Just then, the door to the private room swung open. A group of Graham's surgical colleagues walked in, flanking Savannah and joking loudly.
"Come on, Graham, you can't just leave the wifey waiting outside the room! That is just bad manners."
Several of these doctors had literally attended our wedding. When they finally registered my face standing right there in the doorway, their arrogant smiles froze instantly.
Savannah stepped gracefully into the room, playing the perfect, innocent angel. "You must be Ruby. Please don't take anything they say out of context. They are just making silly jokes. Dr. Ashford is just a brilliant, compassionate man who hates seeing his patients suffer."
I knew this script entirely too well.
Two years ago, another obsessed patient pulled the exact same stunt. She called Graham in a panic during the worst blizzard of the decade.
That night, I was eight months pregnant, trapped in my freezing car on a blocked overpass.
Graham was less than a mile away from me. But instead of coming to get me, he turned his car around to "save" that female patient from a fake panic attack.
The baby I was supposed to welcome into the world never drew its first breath.
When Graham finally showed up at the emergency room hours later, he offered zero comfort. Instead, he stood over my hospital bed and screamed at me.
"You were eight months pregnant! Why the hell were you even out driving? You brought this on yourself!"
"I am a doctor. My patients' lives will always come first. You are married to a surgeon, do you seriously have zero common sense?"
The memory of that agonizing tragedy used to make me want to rip my own heart out. But looking at the man standing in front of me now, I didn't even feel hatred. I just felt nothing. I had completely, thoroughly stopped caring.
I linked my arm through my mom's, ready to walk away. But Savannah suddenly reached out and grabbed my sleeve. "Ruby, you can be mad at me, but please don't take this out on Dr. Ashford."

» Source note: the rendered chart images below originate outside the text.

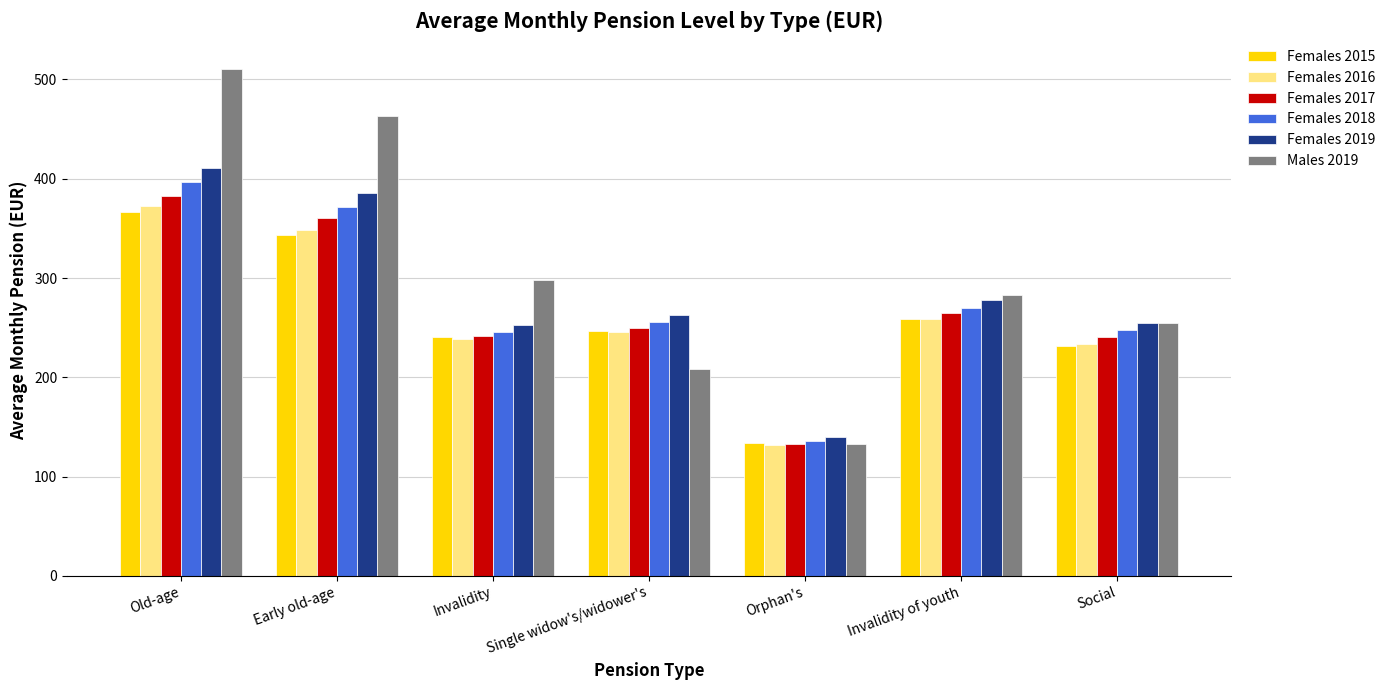

Does the chart contain any negative values?

No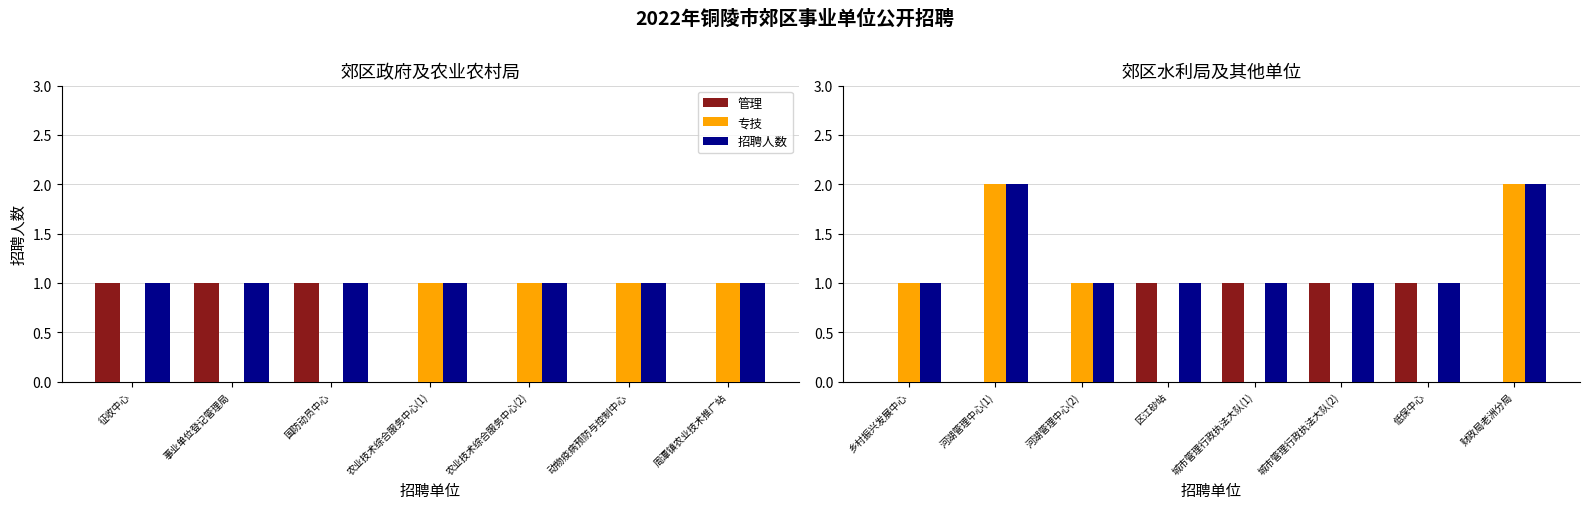

The 招聘人数 series shows 1 at 河湖管理中心(2). True or false?

False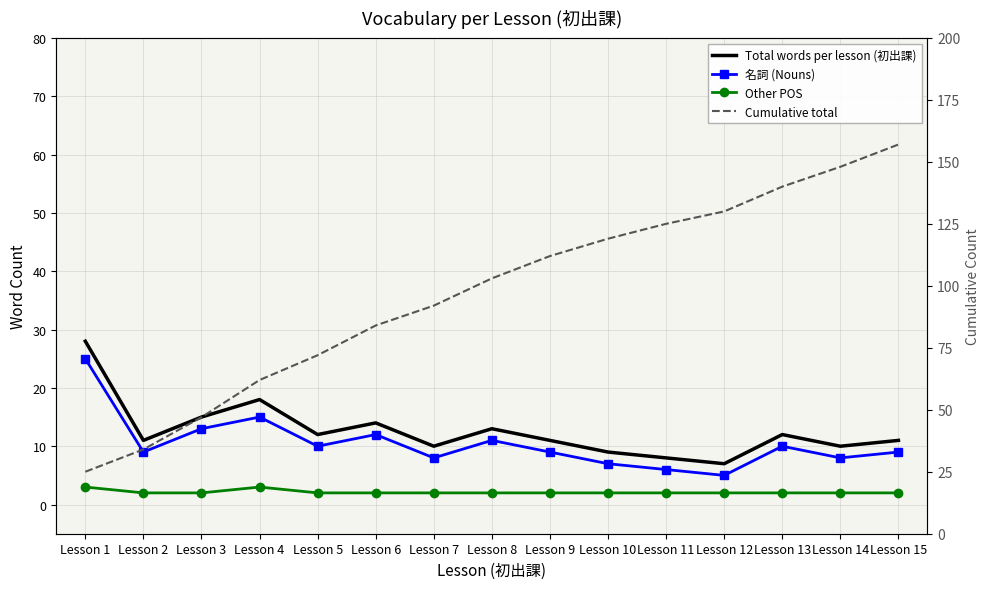

Between Lesson 11 and Lesson 14, which series saw the biggest shift?

Cumulative total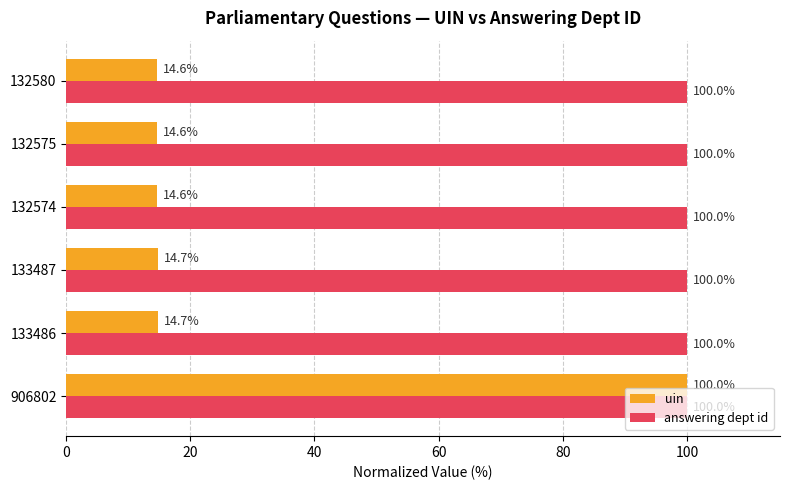

Which series has the largest total across all categories?

answering dept id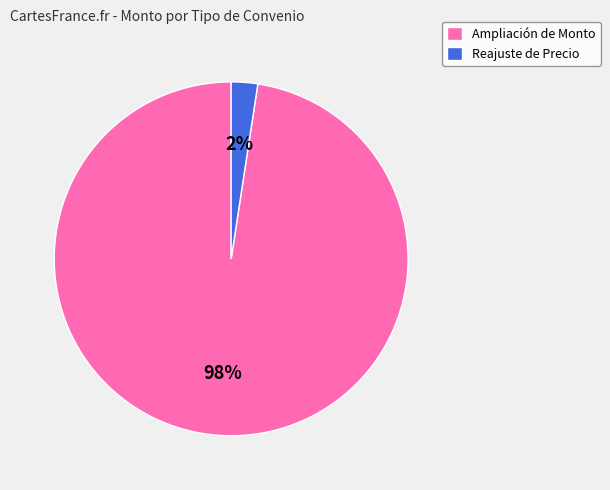

What is the largest slice in the pie chart?

Ampliación de Monto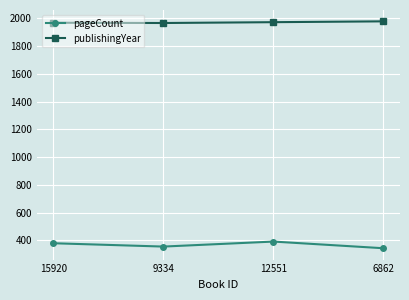

What is the difference between the highest and lowest values at 6862?

1634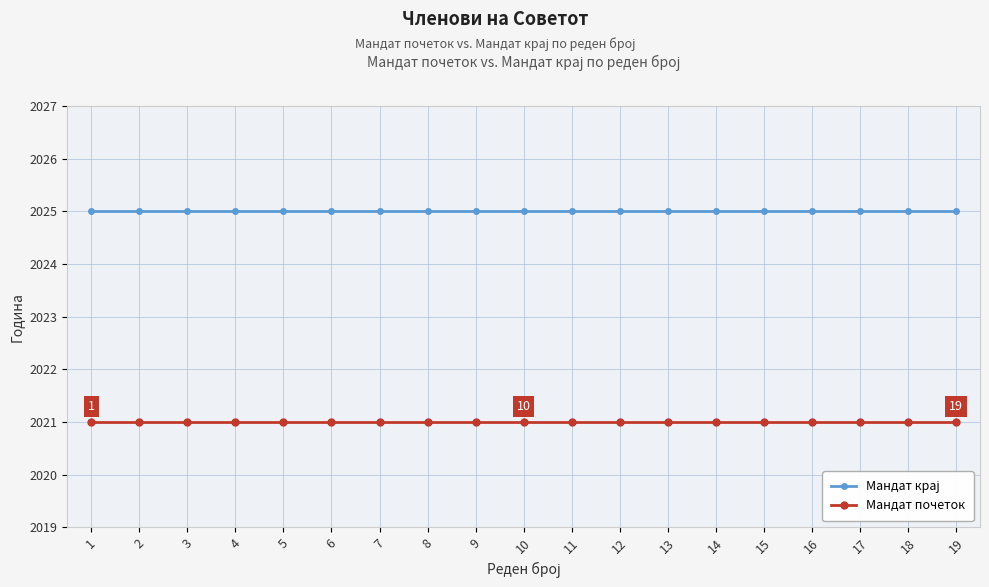

Count the number of categories in the chart.

19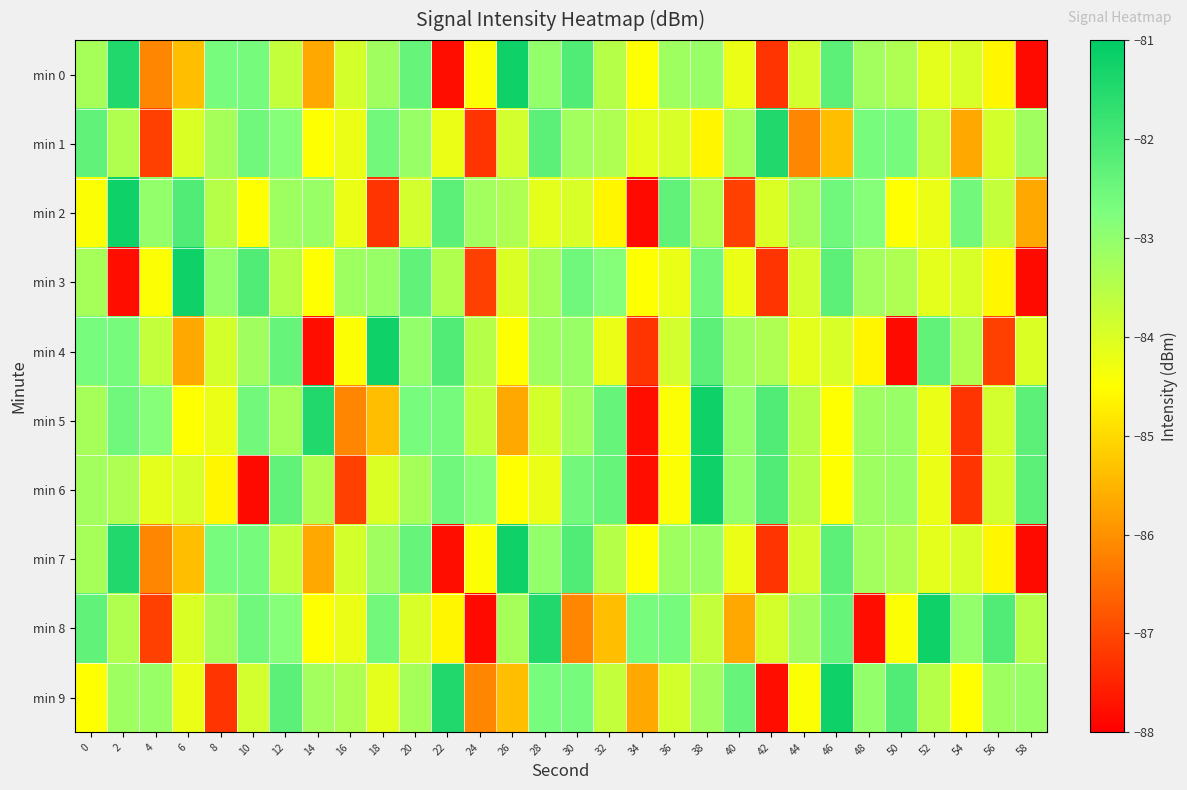

At which category does the chart reach its minimum across all series?

58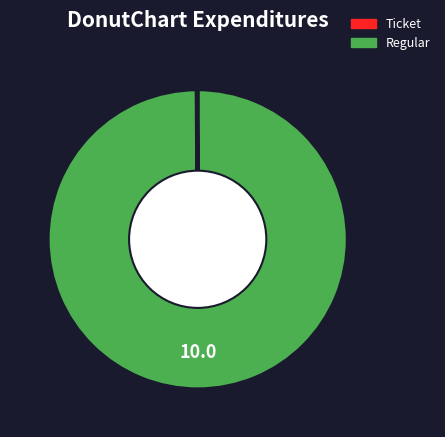

Is it true that Regular is 91% of the pie?

False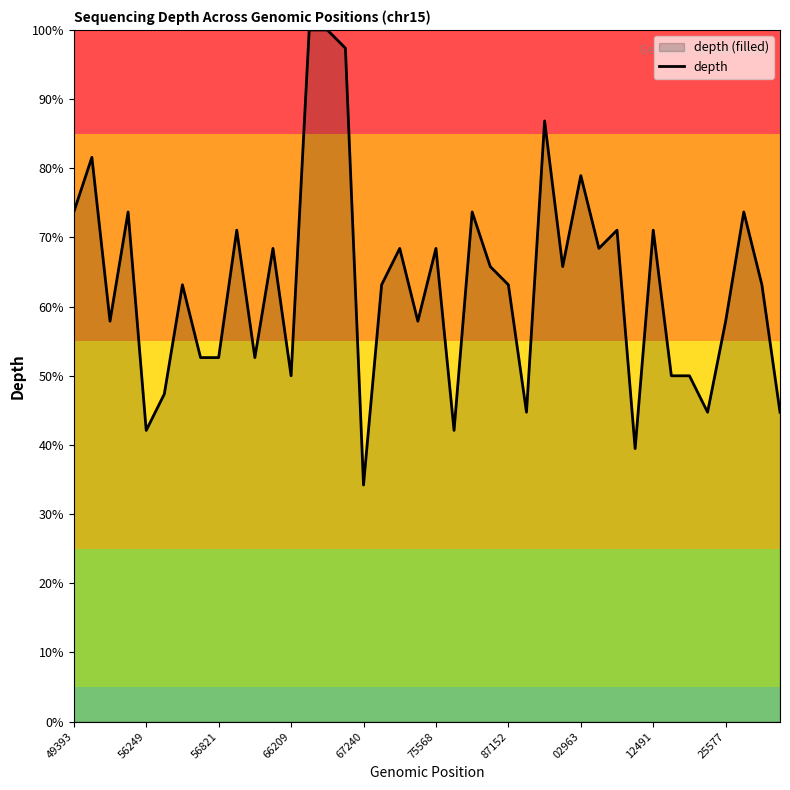

Does the chart have visible grid lines?

No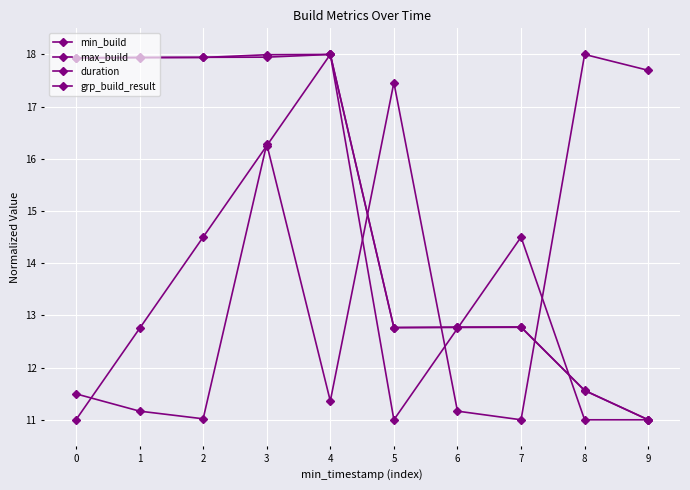

Reading left to right, transcribe all the data shown in this chart.

min_build: 0=17.9	1=17.9	2=17.9	3=17.9	4=18.0	5=12.8	6=12.8	7=12.8	8=11.6	9=11.0
max_build: 0=17.9	1=17.9	2=17.9	3=18.0	4=18.0	5=12.8	6=12.8	7=12.8	8=11.6	9=11.0
duration: 0=11.5	1=11.2	2=11.0	3=16.3	4=11.4	5=17.5	6=11.2	7=11.0	8=18.0	9=17.7
grp_build_result: 0=11.0	1=12.8	2=14.5	3=16.2	4=18.0	5=11.0	6=12.8	7=14.5	8=11.0	9=11.0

My eyes immediately dropped to her wrist. Strapped to her pale arm was the exact same limited-edition luxury watch I had bought for Graham last month for his birthday.
A flash of genuine panic crossed Graham's eyes. He quickly stepped forward and grabbed my arm. "The store had a buy-one-get-one promotion! I figured you didn't need two identical watches, so I just handed the spare to her."
I didn't even bother looking at his face. I just hummed a vague acknowledgment and forcefully yanked my arm away from both of them.
As I pulled away, Savannah let out a theatrical, piercing gasp. "Oh my god! Dr. Ashford, I am so sorry. Your pendant!"
I looked down at the floor. Shattered into pieces on the linoleum was a priceless antique jade pendant. It was an heirloom left by Graham's late father. He guarded it with his life and never let anyone touch it. Not even me.
But the braided red silk cord that had held the pendant was currently hanging directly around Savannah's neck. The bright red thread was glaringly obvious.
Graham completely lost his composure. Panicking, he reached out, desperately trying to grab my hand.
I avoided his touch and turned to the crowd, my voice echoing in the dead silent room.